I immediately stopped yoga. Embedded in the practice were lies that a personal God did not exist; that he did not rule his creation, that people could save themselves, and that wholeness came as people controlled and detached from themselves. The Holy Spirit was a Person, not an amorphous energy that entered the crown of the head, traveled the spine, and released energy through chakras. Mind and body disunity was not the problem. Sin was the problem.
The Gospel
“Jesus Christ is the same yesterday and today and forever” (Heb 13:8). Jesus was a man who lived in perfect obedience to God the Father. In love, Jesus died a dreadful death on the cross and satisfied the righteous justice of God. He atoned for human sin and provided the way for sinners to have fellowship with God. Believers put faith in Christ. Believers pursue his holiness, not wholeness. They seek the will of God not deeper experiences of him. They love and obey Christ in the power of the Holy Spirit who transforms them to reflect Christ. He creates them anew.
But the fruit of the Spirit is love, joy, peace, forbearance, kindness, goodness, faithfulness, gentleness and self-control. Against such things there is no law (Gal 5:22–23).

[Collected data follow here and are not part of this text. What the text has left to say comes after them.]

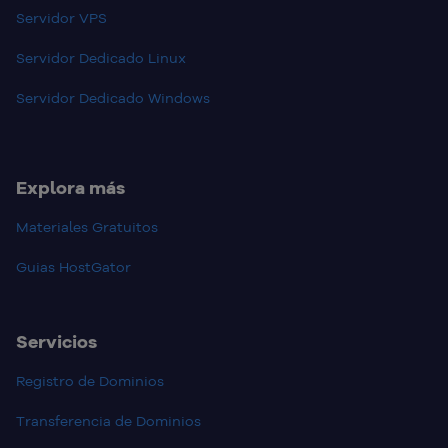
Servidor VPS
Servidor Dedicado Linux
Servidor Dedicado Windows
Explora más
Materiales Gratuitos
Guias HostGator
Servicios
Registro de Dominios
Transferencia de Dominios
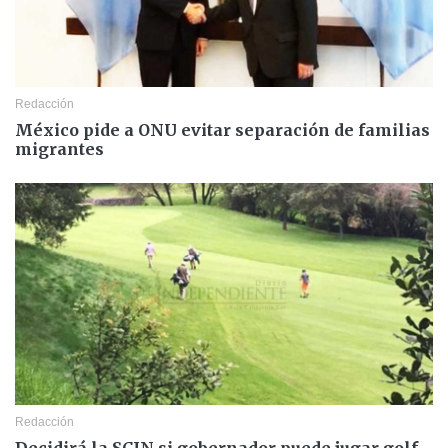
Redacción
México pide a ONU evitar separación de familias
migrantes
Redacción
Decidirá la SCJN si gobernador puede jugar golf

I learned that there is no deeper knowledge of God than what is in Scripture. Spiritual experiences do not have standalone authority. The Bible does. Christians can learn to discern and test the source of supernatural events, but they must read and understand God’s Word. The Bible tells them everything they need to know about who God is, his creation, and what he expects of his people. God renews the minds of sinners. He values our intellect.
Do not conform to the pattern of this world, but be transformed by the renewing of your mind. Then you will be able to test and approve what God’s will is – his good, pleasing and perfect will
(Romans 12:2).
Morning Devotions
Each morning I sit in a chair with a cup of coffee in hand and ask the Lord and myself, “Where am I today?” I write in a journal, read the Bible, and pray. I am aware of my inner life as I read and pray. God pushes me to do more than I thought possible, and as I submit, he remakes me to be more completely myself. He works through all that makes us human—our minds, desires, and affections—to accomplish his purposes. He is our Lord, friend, and Savior.
I stopped yoga the day I met the Savior. Some people can use it to exercise, but most are snared by its religious teachings which are incompatible with biblical faith. Even casual participants should enter yoga classes clothed in holy armor.
[1] Bordenkircher, Susan, Yoga for Christians: Exercise for the Christian Body and Soul. Nashville: Thomas Nelson, 2006.